Roy said that the limitations of "Chadam" budget made the Unreal Engine 3 a good fit for the business model. His informal talks with people at Pixar convinced him that the difference in using a game engine came out to tens of thousands of dollars versus millions of dollars for a traditional animation engine.
Roy and Hall also wanted to do something that had never been done before with a game engine, and thereby push the boundaries of traditional filmmaking.
"No one had made a feature-quality film with a video game engine before," Roy told InnovationNewsDaily. "Five years ago, it couldn't have been done."
Other shows have used game engines and the preexisting characters of games such as "Halo" to act out humorous or dramatic stories in a puppeteer fashion a style known as machinima. By contrast, HD Films used the graphical power and tools of Unreal Engine 3 to create the original characters and landscape of "Chadam" from scratch.

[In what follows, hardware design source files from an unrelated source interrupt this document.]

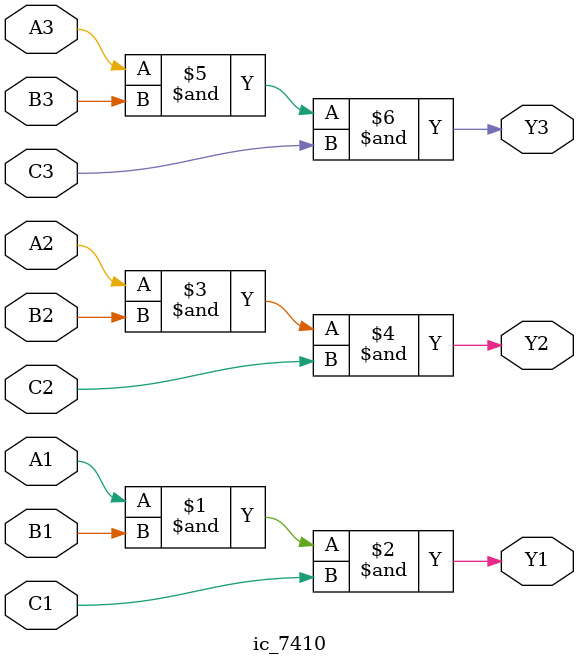
<source format=v>


module ic_7410(
    Y1, A1, B1, C1,
    Y2, A2, B2, C2,
    Y3, A3, B3, C3);
    output Y1, Y2, Y3;
    input A1, A2, A3;
    input B1, B2, B3;
    input C1, C2, C3;

    assign Y1 = (A1 & B1 & C1); 
    assign Y2 = (A2 & B2 & C2);
    assign Y3 = (A3 & B3 & C3); 

endmodule

</source>
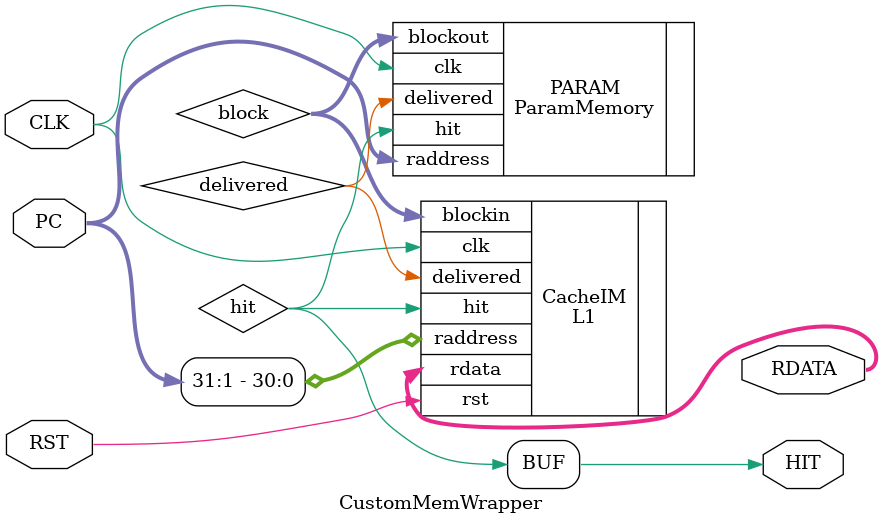
<source format=sv>
`timescale 1ns / 1ps


module CustomMemWrapper(
    
    input CLK,
    input logic RST,
    input [31:0] PC,         
    
    output logic [31:0] RDATA,
    output logic HIT );
    
    logic delivered;                                // Internal wiring
    logic [127:0] block;
    logic hit;
    
    
    assign HIT = hit;
    
    L1 CacheIM(         .clk(CLK),                  // L1
                        .rst(RST),                  
                        
                        .raddress(PC[31:1]),        // From CPU
                        .rdata(RDATA),              // To CPU
                        
                        .hit(hit),                  // To PARAM
            
                        .delivered(delivered),      // From PARAM
                        .blockin(block) );          // From PARAM
                
    ParamMemory PARAM(  .clk(CLK),                  // MAIN MEMORY
                        .raddress(PC),        // From CPU
                        .hit(hit),                  // From L1
                        .delivered(delivered),      // To L1
                        .blockout(block) );         // To L1
        
     
    
    
    
endmodule

</source>
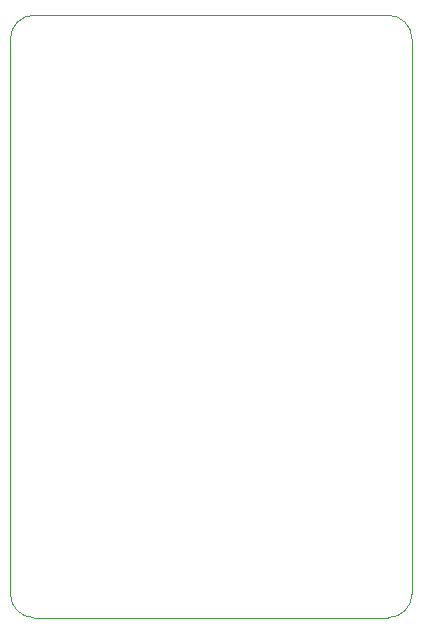
<source format=gbr>
%TF.GenerationSoftware,KiCad,Pcbnew,8.0.4*%
%TF.CreationDate,2026-02-03T00:17:50+01:00*%
%TF.ProjectId,bob,626f622e-6b69-4636-9164-5f7063625858,rev?*%
%TF.SameCoordinates,Original*%
%TF.FileFunction,Profile,NP*%
%FSLAX46Y46*%
G04 Gerber Fmt 4.6, Leading zero omitted, Abs format (unit mm)*
G04 Created by KiCad (PCBNEW 8.0.4) date 2026-02-03 00:17:50*
%MOMM*%
%LPD*%
G01*
G04 APERTURE LIST*
%TA.AperFunction,Profile*%
%ADD10C,0.050000*%
%TD*%
G04 APERTURE END LIST*
D10*
X67500000Y-79500000D02*
X97500000Y-79500000D01*
X65500000Y-30500000D02*
X65500000Y-77500000D01*
X97500000Y-28500000D02*
X67500000Y-28500000D01*
X99500000Y-77500000D02*
X99500000Y-30500000D01*
X99500000Y-77500000D02*
G75*
G02*
X97500000Y-79500000I-2000000J0D01*
G01*
X67500000Y-79500000D02*
G75*
G02*
X65500000Y-77500000I0J2000000D01*
G01*
X65500000Y-30500000D02*
G75*
G02*
X67500000Y-28500000I2000000J0D01*
G01*
X97500000Y-28500000D02*
G75*
G02*
X99500000Y-30500000I0J-2000000D01*
G01*
M02*

</source>
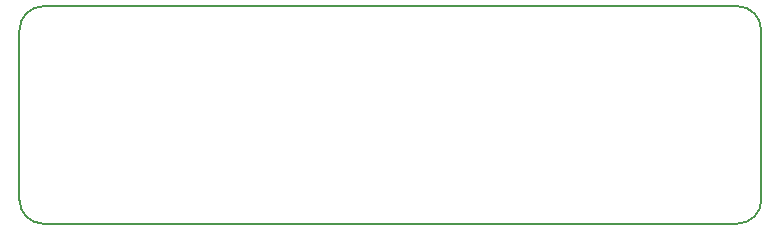
<source format=gko>
G04 #@! TF.FileFunction,Profile,NP*
%FSLAX46Y46*%
G04 Gerber Fmt 4.6, Leading zero omitted, Abs format (unit mm)*
G04 Created by KiCad (PCBNEW (2015-11-24 BZR 6329)-product) date Sat 01 Oct 2016 01:52:16 AM EDT*
%MOMM*%
G01*
G04 APERTURE LIST*
%ADD10C,0.100000*%
%ADD11C,0.150000*%
G04 APERTURE END LIST*
D10*
D11*
X164000000Y-115200000D02*
X181000000Y-115200000D01*
X164000000Y-96800000D02*
X181000000Y-96800000D01*
X184803000Y-113150000D02*
X184803000Y-98800000D01*
X165778000Y-115200000D02*
X182778000Y-115200000D01*
X165778000Y-96800000D02*
X182778000Y-96800000D01*
X122000000Y-98800000D02*
X122000000Y-113200000D01*
X184793000Y-98795000D02*
G75*
G03X182793000Y-96795000I-2000000J0D01*
G01*
X182803000Y-115195000D02*
G75*
G03X184803000Y-113195000I0J2000000D01*
G01*
X122000000Y-113200000D02*
G75*
G03X124000000Y-115200000I2000000J0D01*
G01*
X124000000Y-96800000D02*
G75*
G03X122000000Y-98800000I0J-2000000D01*
G01*
X164000000Y-115200000D02*
X124000000Y-115200000D01*
X124000000Y-96800000D02*
X164000000Y-96800000D01*
M02*

</source>
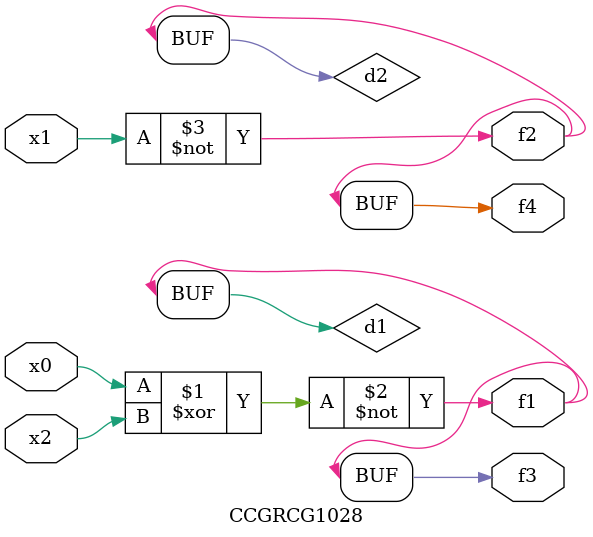
<source format=v>
module CCGRCG1028(
	input x0, x1, x2,
	output f1, f2, f3, f4
);

	wire d1, d2, d3;

	xnor (d1, x0, x2);
	nand (d2, x1);
	nor (d3, x1, x2);
	assign f1 = d1;
	assign f2 = d2;
	assign f3 = d1;
	assign f4 = d2;
endmodule

</source>
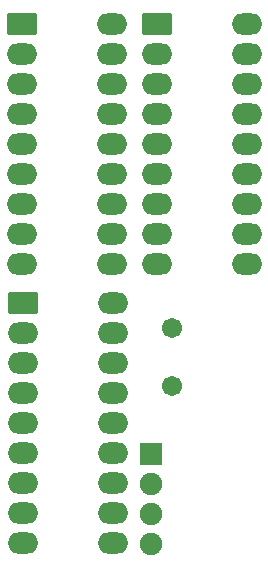
<source format=gbs>
G04 Layer: BottomSolderMaskLayer*
G04 EasyEDA v6.5.34, 2023-08-27 08:43:48*
G04 90a6fbf4bffc4057ae6bdd16324da943,d57712b53ce844a48ecc409583de2b89,10*
G04 Gerber Generator version 0.2*
G04 Scale: 100 percent, Rotated: No, Reflected: No *
G04 Dimensions in millimeters *
G04 leading zeros omitted , absolute positions ,4 integer and 5 decimal *
%FSLAX45Y45*%
%MOMM*%

%AMMACRO1*1,1,$1,$2,$3*1,1,$1,$4,$5*1,1,$1,0-$2,0-$3*1,1,$1,0-$4,0-$5*20,1,$1,$2,$3,$4,$5,0*20,1,$1,$4,$5,0-$2,0-$3,0*20,1,$1,0-$2,0-$3,0-$4,0-$5,0*20,1,$1,0-$4,0-$5,$2,$3,0*4,1,4,$2,$3,$4,$5,0-$2,0-$3,0-$4,0-$5,$2,$3,0*%
%ADD10MACRO1,0.2032X-0.85X0.85X0.85X0.85*%
%ADD11C,1.9032*%
%ADD12MACRO1,0.2032X-1.2X0.8X1.2X0.8*%
%ADD13O,2.6031952X1.8031968*%
%ADD14C,1.7032*%

%LPD*%
D10*
G01*
X2006601Y4749798D03*
D11*
G01*
X2006600Y4495800D03*
G01*
X2006600Y4241800D03*
G01*
X2006600Y3987800D03*
D12*
G01*
X914400Y8394700D03*
D13*
G01*
X1676400Y6362700D03*
G01*
X914400Y8140700D03*
G01*
X1676400Y6616700D03*
G01*
X914400Y7886700D03*
G01*
X1676400Y6870700D03*
G01*
X914400Y7632700D03*
G01*
X1676400Y7124700D03*
G01*
X914400Y7378700D03*
G01*
X1676400Y7378700D03*
G01*
X914400Y7124700D03*
G01*
X1676400Y7632700D03*
G01*
X914400Y6870700D03*
G01*
X1676400Y7886700D03*
G01*
X914400Y6616700D03*
G01*
X1676400Y8140700D03*
G01*
X914400Y6362700D03*
G01*
X1676400Y8394700D03*
D12*
G01*
X2057400Y8394700D03*
D13*
G01*
X2819400Y6362700D03*
G01*
X2057400Y8140700D03*
G01*
X2819400Y6616700D03*
G01*
X2057400Y7886700D03*
G01*
X2819400Y6870700D03*
G01*
X2057400Y7632700D03*
G01*
X2819400Y7124700D03*
G01*
X2057400Y7378700D03*
G01*
X2819400Y7378700D03*
G01*
X2057400Y7124700D03*
G01*
X2819400Y7632700D03*
G01*
X2057400Y6870700D03*
G01*
X2819400Y7886700D03*
G01*
X2057400Y6616700D03*
G01*
X2819400Y8140700D03*
G01*
X2057400Y6362700D03*
G01*
X2819400Y8394700D03*
D12*
G01*
X927100Y6032500D03*
D13*
G01*
X1689100Y4000500D03*
G01*
X927100Y5778500D03*
G01*
X1689100Y4254500D03*
G01*
X927100Y5524500D03*
G01*
X1689100Y4508500D03*
G01*
X927100Y5270500D03*
G01*
X1689100Y4762500D03*
G01*
X927100Y5016500D03*
G01*
X1689100Y5016500D03*
G01*
X927100Y4762500D03*
G01*
X1689100Y5270500D03*
G01*
X927100Y4508500D03*
G01*
X1689100Y5524500D03*
G01*
X927100Y4254500D03*
G01*
X1689100Y5778500D03*
G01*
X927100Y4000500D03*
G01*
X1689100Y6032500D03*
D14*
G01*
X2184400Y5330291D03*
G01*
X2184400Y5820282D03*
M02*

</source>
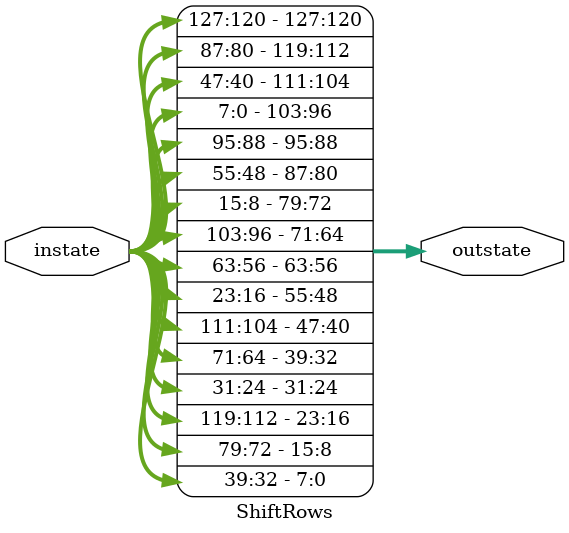
<source format=v>
module ShiftRows(instate, outstate);

input [127 : 0] instate;
output [127 : 0] outstate;



//first row
assign outstate[127 -: 8] = instate[127 -: 8];
assign outstate[95 -: 8] = instate[95 -: 8];
assign outstate[63 -: 8] = instate[63 -: 8];
assign outstate[31 -: 8] = instate[31 -: 8];

//second row
assign outstate[119 -: 8] = instate[87 -: 8];
assign outstate[87 -: 8] = instate[55 -: 8];
assign outstate[55 -: 8] = instate[23 -: 8];
assign outstate[23 -: 8] = instate[119 -: 8];

//third row
assign outstate[111 -: 8] = instate[47 -: 8];
assign outstate[79 -: 8] = instate[15 -: 8];
assign outstate[47 -: 8] = instate[111 -: 8];
assign outstate[15 -: 8] = instate[79 -: 8];

//fourth row
assign outstate[103 -: 8] = instate[7 -: 8];
assign outstate[71 -: 8] = instate[103 -: 8];
assign outstate[39 -: 8] = instate[71 -: 8];
assign outstate[7 -: 8] = instate[39 -: 8];


endmodule

 
</source>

But there was no "easy button," according to Roy. Building from the bottom up still required a small team of artists, animators and motion-capture actors to spend a long period of time creating "Chadam" a trade-off of time for money without having the massive resources of a Pixar.
Such lean Internet economics meant that Roy and the others "didn't buy houses up in the Hollywood hills" after they made "Chadam." But Roy remains optimistic that game engines could empower a new wave of lower-budget animators and filmmakers even if they won't necessarily challenge the Pixars of the world.
"As long as you're being creative and original, it doesn't matter whether a story is told through a Pixar engine or a game engine," Roy said. "But it might open up the playing field if game engines became more accessible and easier to use for a wider field of people."